CAGE quality control

The GLOBINclearTM kit successfully depleted the Y1 samples of haemoglobins, with the remaining globin mRNAs accounting for around 5.1% of the total sequenced tags (Fig. 3a). The proportion of globin tags in the Y2 sequenced samples was higher, averaging 29.1% of total tag counts, indicating the globin depletion was not as efficient (Fig. 3a). Many of these tags cannot be unambiguously aligned to the genome (so-called multimappers), and thus can be easily removed before downstream analyses. In general, we obtained a high rate of CAGE tags mapping unambiguously to the hg38 human genome using STAR, with an average MAPQ10 count of 5.9 million tags across the two sequencing batches (Fig. 3b). Coupled with the depletion of globin RNAs, this indicates a high-quality set of sequencing samples that can be used for blood transcriptomic analysis of early PD. Furthermore, the samples show a high degree of consensus with FANTOM5 promoters, with an average of 77.8% of all tags overlapping promoter regions (Fig. 3c). One important caveat to make note of is that one of the Y1 control samples had a lower sequencing depth, with total MAPQ10 counts of less than 1 million (Fig. 3b). Despite the fact that this sample clusters separately from the remainder of the control samples, it is still highly similar.
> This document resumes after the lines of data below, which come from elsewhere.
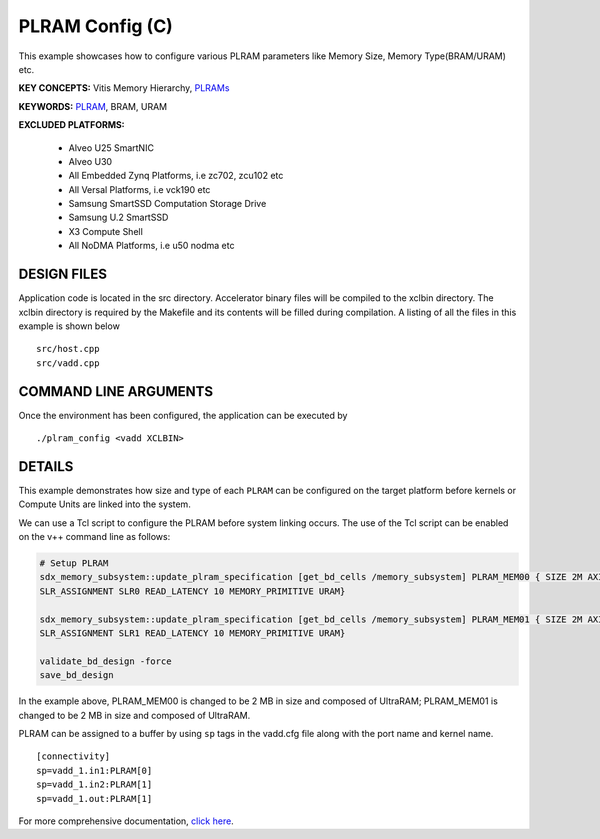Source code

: PLRAM Config (C)
================

This example showcases how to configure various PLRAM parameters like Memory Size, Memory Type(BRAM/URAM) etc.

**KEY CONCEPTS:** Vitis Memory Hierarchy, `PLRAMs <https://docs.xilinx.com/r/en-US/ug1393-vitis-application-acceleration/PLRAM-Configuration-and-Use>`__

**KEYWORDS:** `PLRAM <https://docs.xilinx.com/r/en-US/ug1393-vitis-application-acceleration/PLRAM-Configuration-and-Use>`__, BRAM, URAM

**EXCLUDED PLATFORMS:** 

 - Alveo U25 SmartNIC
 - Alveo U30
 - All Embedded Zynq Platforms, i.e zc702, zcu102 etc
 - All Versal Platforms, i.e vck190 etc
 - Samsung SmartSSD Computation Storage Drive
 - Samsung U.2 SmartSSD
 - X3 Compute Shell
 - All NoDMA Platforms, i.e u50 nodma etc

DESIGN FILES
------------

Application code is located in the src directory. Accelerator binary files will be compiled to the xclbin directory. The xclbin directory is required by the Makefile and its contents will be filled during compilation. A listing of all the files in this example is shown below

::

   src/host.cpp
   src/vadd.cpp
   
COMMAND LINE ARGUMENTS
----------------------

Once the environment has been configured, the application can be executed by

::

   ./plram_config <vadd XCLBIN>

DETAILS
-------

This example demonstrates how size and type of each ``PLRAM`` can
be configured on the target platform before kernels or Compute Units 
are linked into the system.

We can use a Tcl script to configure the PLRAM before system linking occurs.
The use of the Tcl script can be enabled on the v++ command line as follows:

.. code:: cpp

     # Setup PLRAM 
     sdx_memory_subsystem::update_plram_specification [get_bd_cells /memory_subsystem] PLRAM_MEM00 { SIZE 2M AXI_DATA_WIDTH 512 
     SLR_ASSIGNMENT SLR0 READ_LATENCY 10 MEMORY_PRIMITIVE URAM} 
     
     sdx_memory_subsystem::update_plram_specification [get_bd_cells /memory_subsystem] PLRAM_MEM01 { SIZE 2M AXI_DATA_WIDTH 512 
     SLR_ASSIGNMENT SLR1 READ_LATENCY 10 MEMORY_PRIMITIVE URAM} 
     
     validate_bd_design -force
     save_bd_design

In the example above, PLRAM_MEM00 is changed to be 2 MB in size and composed of UltraRAM; 
PLRAM_MEM01 is changed to be 2 MB in size and composed of UltraRAM. 

PLRAM can be assigned to a buffer by using ``sp`` tags in the vadd.cfg file along with the port name and kernel name.

::

   [connectivity]
   sp=vadd_1.in1:PLRAM[0]
   sp=vadd_1.in2:PLRAM[1]
   sp=vadd_1.out:PLRAM[1]

For more comprehensive documentation, `click here <http://xilinx.github.io/Vitis_Accel_Examples>`__.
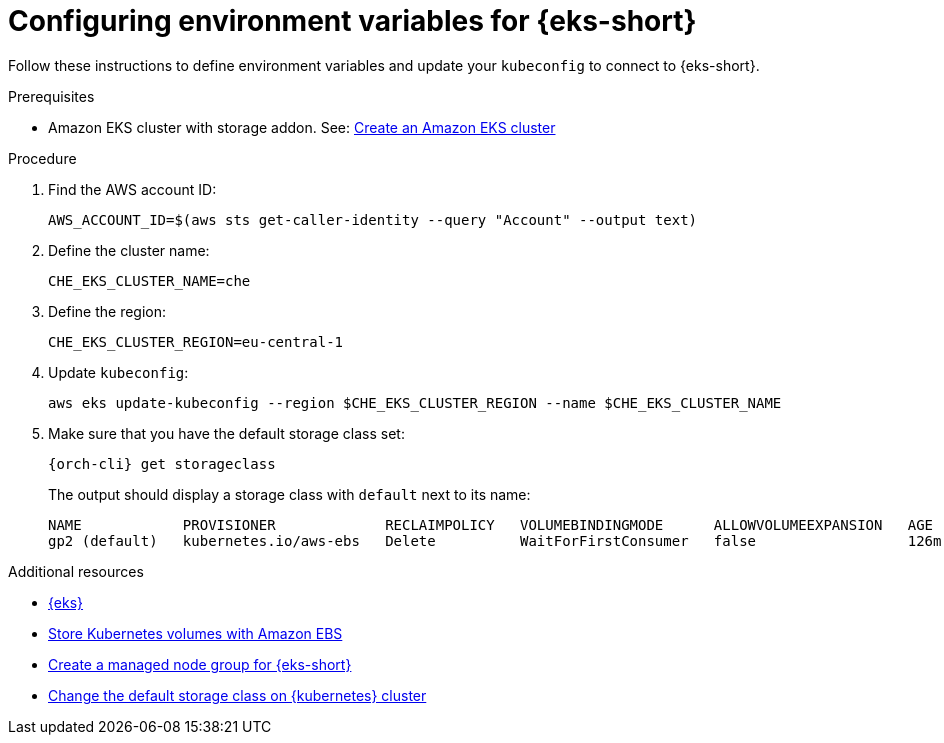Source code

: // Module included in the following assemblies:
//
// installing-{prod-id-short}-on-amazon-elastic-kubernetes-service

[id="configuring-environment-variables-for-amazon-elastic-kubernetes-service"]
= Configuring environment variables for {eks-short}

Follow these instructions to define environment variables and update your `kubeconfig` to connect to {eks-short}.

.Prerequisites

* Amazon EKS cluster with storage addon. See: link:https://docs.aws.amazon.com/eks/latest/userguide/create-cluster.html[Create an Amazon EKS cluster]

.Procedure

. Find the AWS account ID:
+
[source,subs="attributes+"]
----
AWS_ACCOUNT_ID=$(aws sts get-caller-identity --query "Account" --output text)
----

. Define the cluster name:
+
[source,subs="attributes+"]
----
CHE_EKS_CLUSTER_NAME=che
----

. Define the region:
+
[source,subs="attributes+"]
----
CHE_EKS_CLUSTER_REGION=eu-central-1
----

. Update `kubeconfig`:
+
[source,subs="attributes+"]
----
aws eks update-kubeconfig --region $CHE_EKS_CLUSTER_REGION --name $CHE_EKS_CLUSTER_NAME
----

. Make sure that you have the default storage class set:
+
[source,subs="attributes+"]
----
{orch-cli} get storageclass
----
+
The output should display a storage class with `default` next to its name:
+
[source,subs="attributes+"]
----
NAME            PROVISIONER             RECLAIMPOLICY   VOLUMEBINDINGMODE      ALLOWVOLUMEEXPANSION   AGE
gp2 (default)   kubernetes.io/aws-ebs   Delete          WaitForFirstConsumer   false                  126m
----

.Additional resources

* link:https://aws.amazon.com/eks/[{eks}]
* link:https://docs.aws.amazon.com/eks/latest/userguide/ebs-csi.html[Store Kubernetes volumes with Amazon EBS]
* link:https://docs.aws.amazon.com/eks/latest/userguide/create-managed-node-group.html[Create a managed node group for {eks-short}]
* link:https://kubernetes.io/docs/tasks/administer-cluster/change-default-storage-class/[Change the default storage class on {kubernetes} cluster]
For instance, the number of detected promoters for this sample is only slightly reduced compared with the overall promoter mapping rate for control samples (75.85% of FANTOM5 promoters versus 79.79 ± 2.8%; Fig. 3c), showing that the majority of promoters expressed in other control samples are also expressed here.

Fig. 3
figure 3

Mapping statistics and quality control of CAGE data. (a) Percentage of all sequenced CAGE tags (including multimapping tags) originating from haemoglobin genes. (b) Number of high quality, unambiguously mapping tags across all the samples. (c) Percentage of the MAPQ10 tags that overlap with the FANTOM533 promoter regions.